Signs of the times
Repin’s Coffee Inns
Today’s cafe culture in Sydney is most often attributed to the wave of Italian and central European immigration that followed World War II. While the influence of these immigrants on our morning routine cannot be overstated, there is one man whose story is often overlooked – Ivan Dmitrievitch Repin.
Russian-born Repin and his family arrived in Sydney in 1925, having fled their homeland when the Russian Revolution broke out in 1917. After working a few different jobs, including driving taxis, Repin opened his first coffee shop in September 1930 at 152 King Street.

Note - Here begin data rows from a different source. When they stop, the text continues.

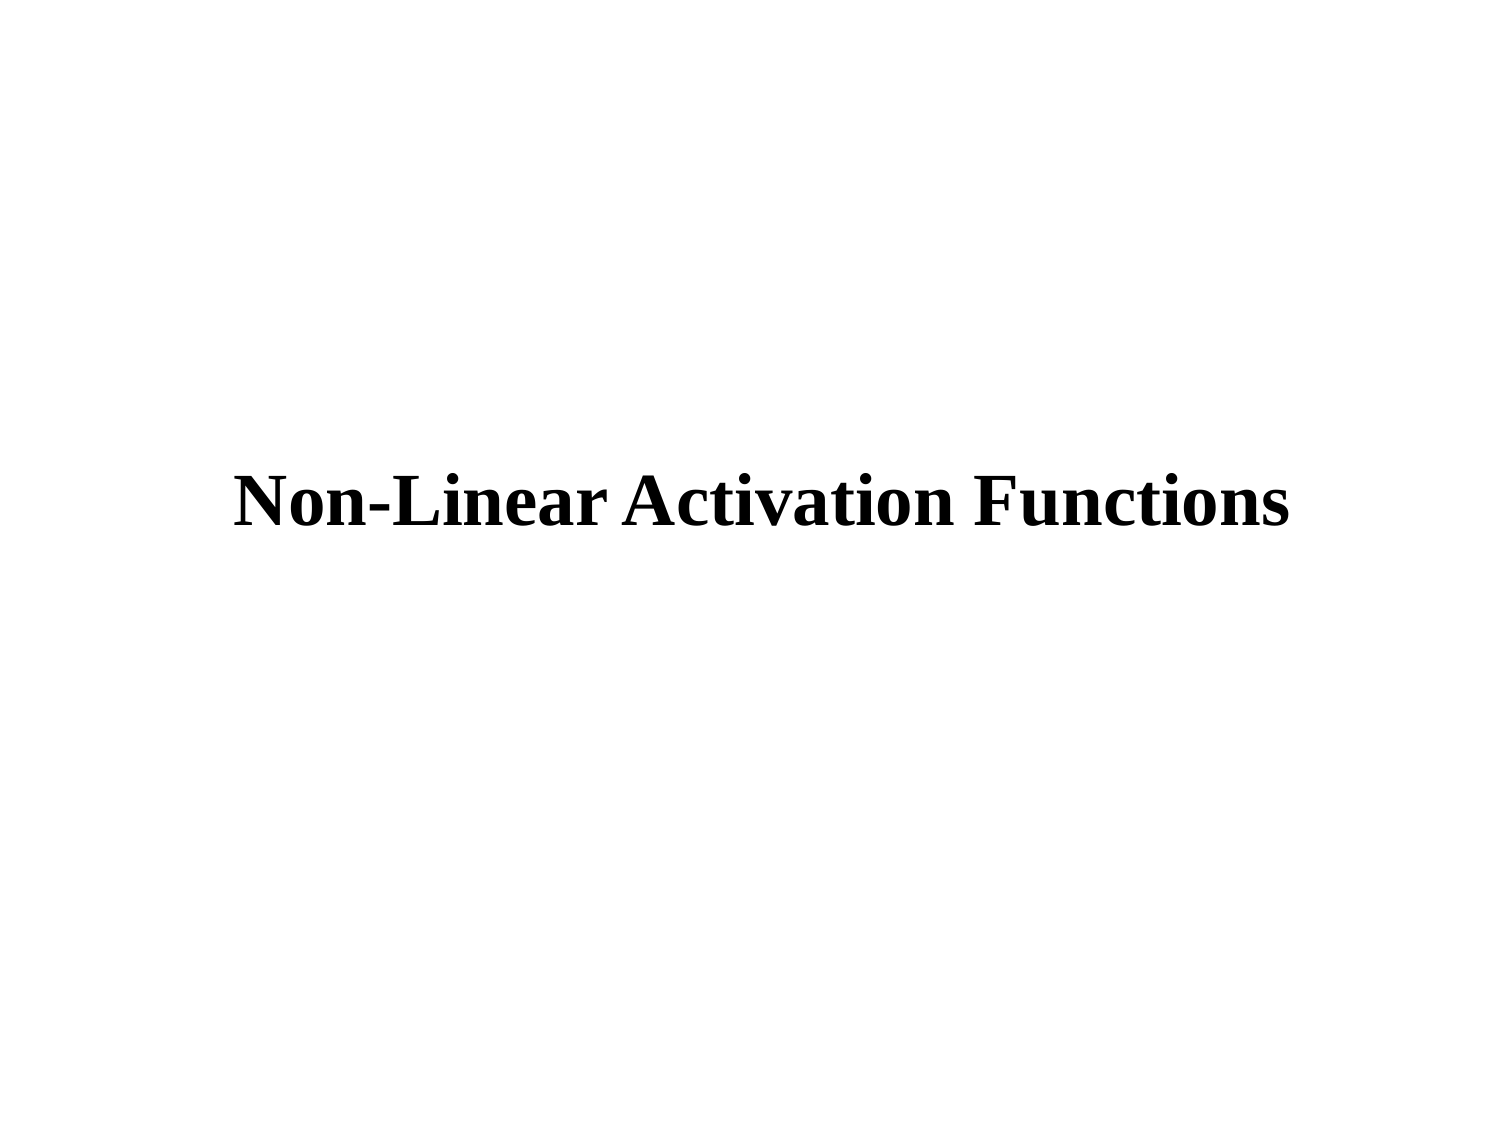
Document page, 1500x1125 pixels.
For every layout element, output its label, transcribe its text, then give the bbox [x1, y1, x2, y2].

title Non-Linear Activation Functions [125, 375, 1400, 617]
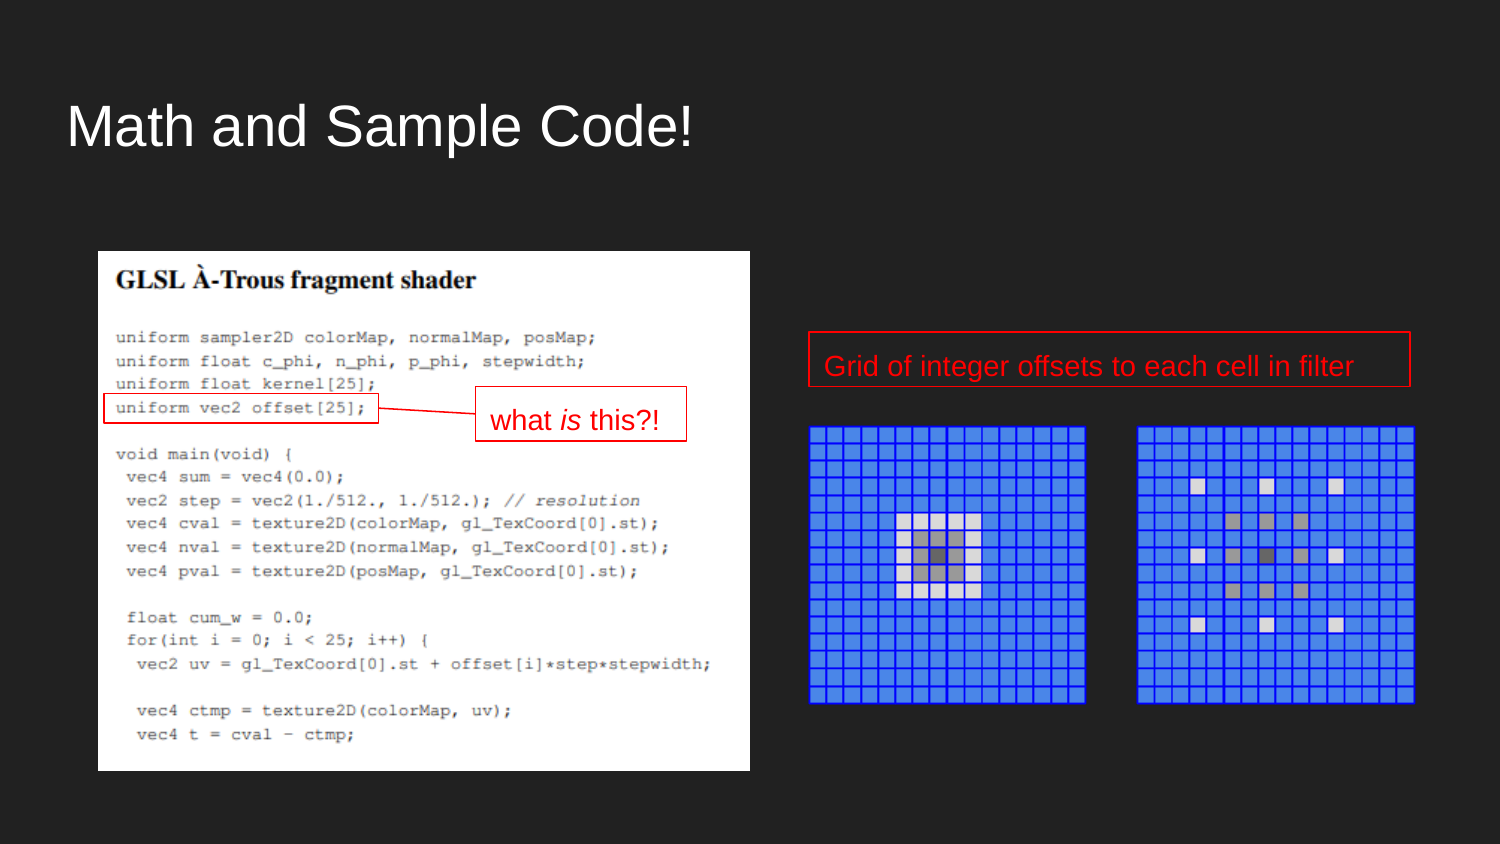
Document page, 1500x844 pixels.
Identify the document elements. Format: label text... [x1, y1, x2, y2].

picture [773, 393, 1446, 748]
text_box Grid of integer offsets to each cell in filter [808, 331, 1410, 387]
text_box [378, 407, 476, 415]
title Math and Sample Code! [51, 72, 1449, 167]
picture [98, 251, 751, 771]
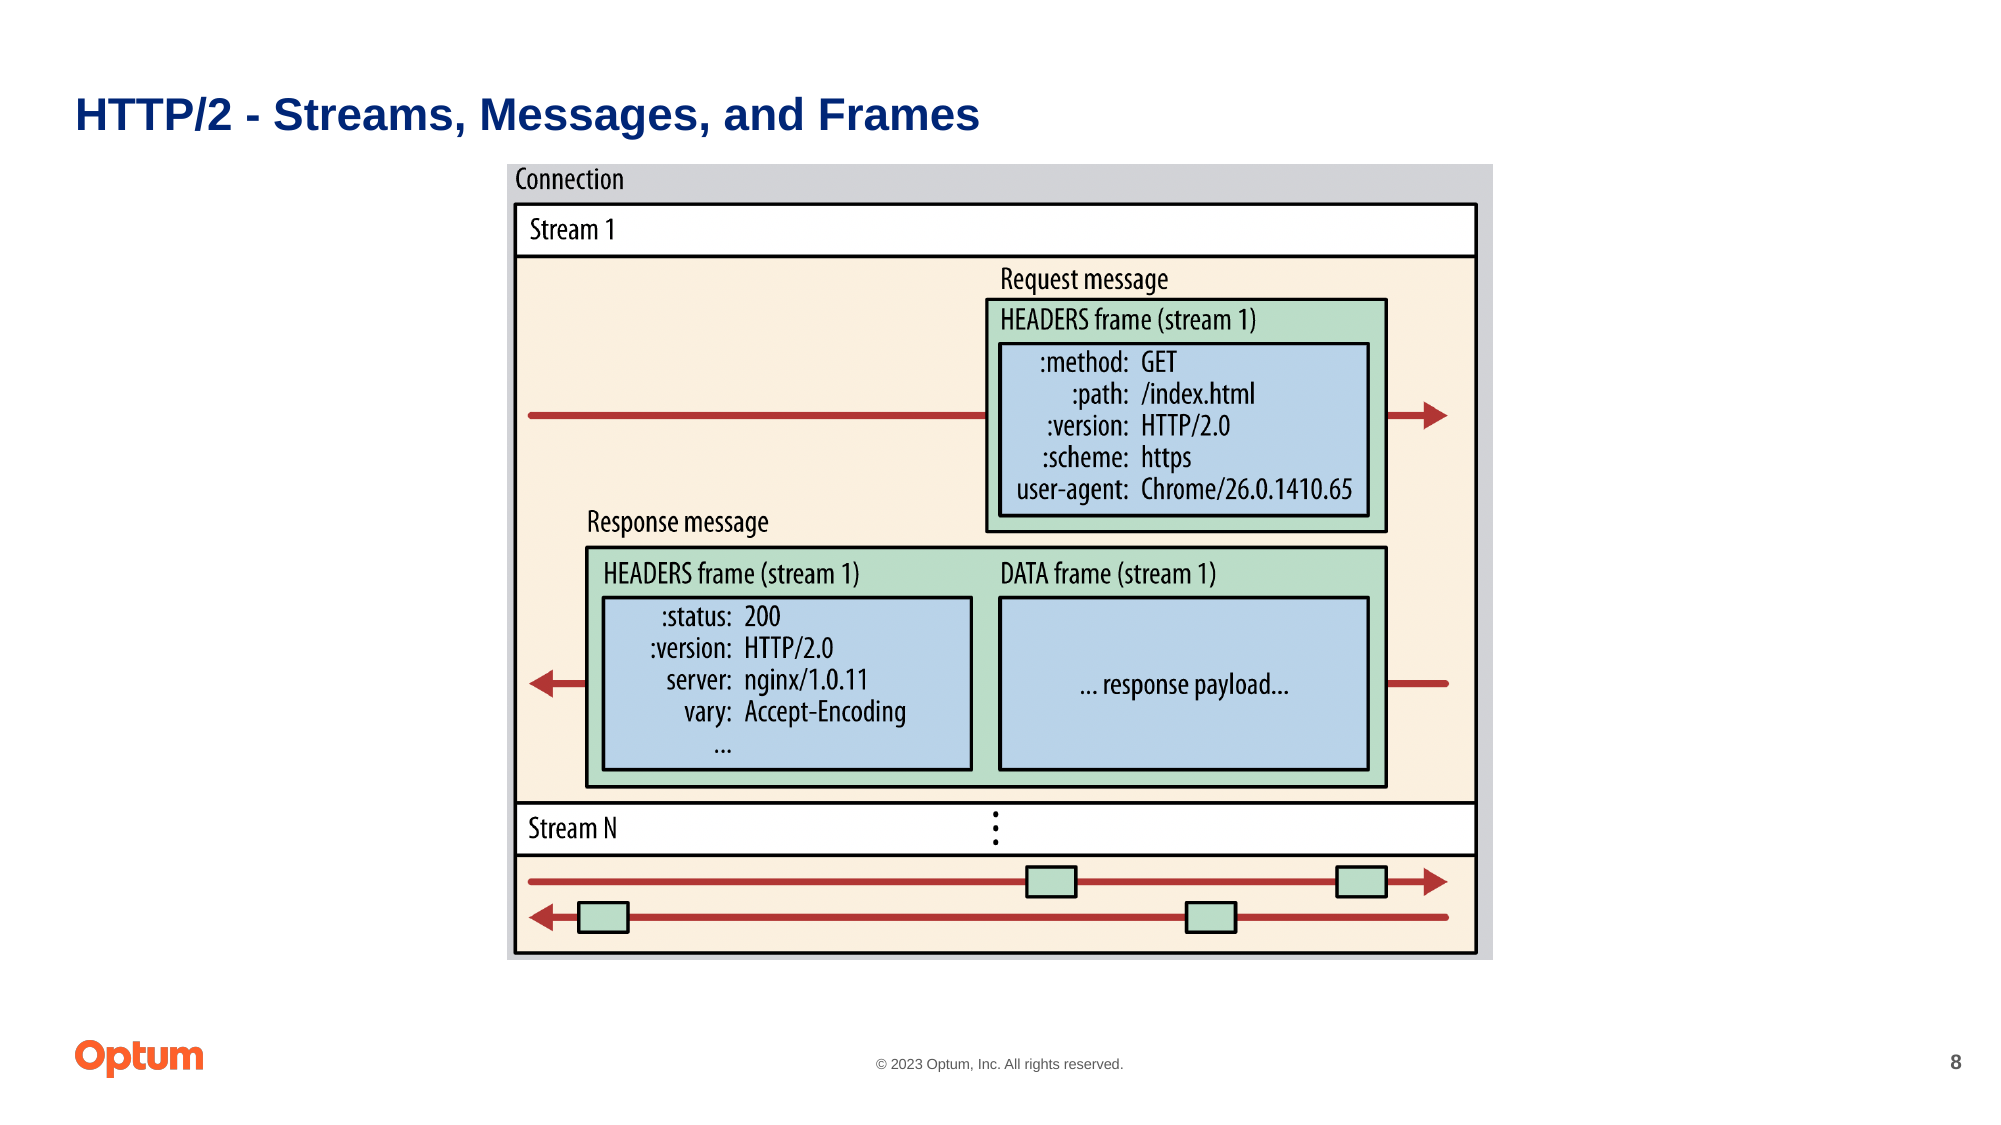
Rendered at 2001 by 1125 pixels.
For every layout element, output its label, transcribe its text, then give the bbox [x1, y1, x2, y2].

title HTTP/2 - Streams, Messages, and Frames [75, 91, 1650, 142]
picture [75, 1040, 203, 1078]
picture [507, 164, 1493, 960]
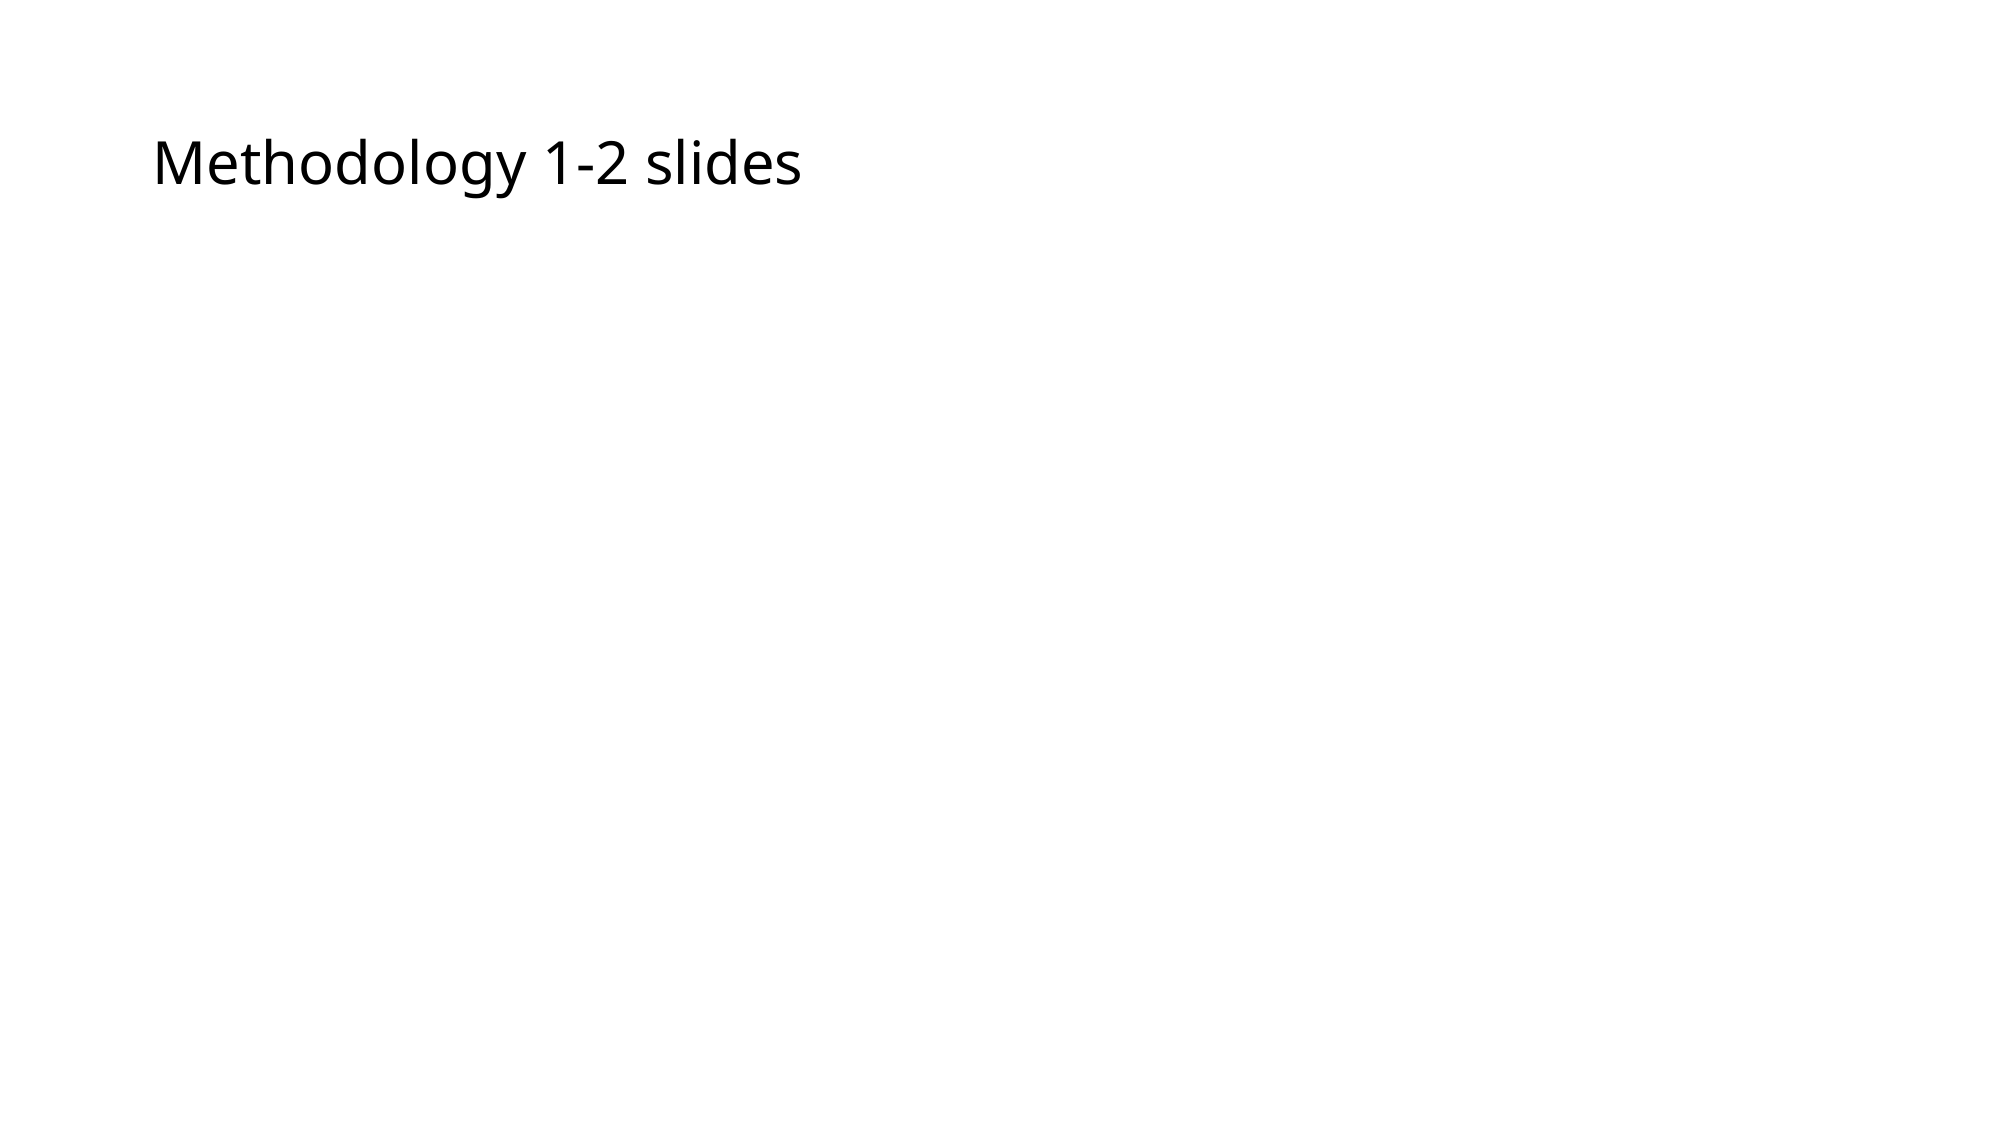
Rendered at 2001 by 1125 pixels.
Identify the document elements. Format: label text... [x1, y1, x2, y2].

Located across the road from the Supreme Court, and in close proximity to Martin Place and the government buildings on Macquarie Street, Repin’s venture was soon a success among workers and and daytrippers to the city. Building on this momentum, Repin expanded, opening a second cafe the following year, in Castlereagh Street, and another in 1933, in Market Street. By the mid-1930s there were two Repin’s Coffee and Tea Shops on both King and Pitt streets, and a fifth on Market Street. In 1937, Repin moved one store from Pitt Street to George Street, and opened another store, Repin’s Quality Inn, at 108 King Street.
With hindsight, the opening of multiple new cafes in the midst of the Great Depression appears a risky venture. However, the economic conditions that might have sunk Repin’s business instead worked to shape it. His coffee shops became sanctuaries for companies who could no longer afford to pay rent for office space; employers met their staff in one of his many establishments to read the mail that they had collected from the General Post Office.
Inspired by his research trips to the United States, Repin modelled his coffee shops on American cafes, offering ‘fast, clean service at minimum price’.1 At a time when most people drank tea, Repin’s served coffee at 3 shillings a cup with cream in little pots on the side or, for those who could afford an extra 3 shillings, ‘Vienna style’ with whipped cream on top. He began roasting coffee beans at the entrance to his stores, enticing customers in with the alluring aromas. His stores also sold freshly ground beans by the bag, an innovative practice at the time. By the end of the 1930s, Repin’s was as ubiquitous in Sydney as Starbucks is now in Manhattan.
Reliable, respected and reassuring, Repin’s was as familiar as your grandmother’s sitting room – just with better coffee.
- 1. J Laffin, ‘The Repin story’, Hotel and Café News, April 1955, p12.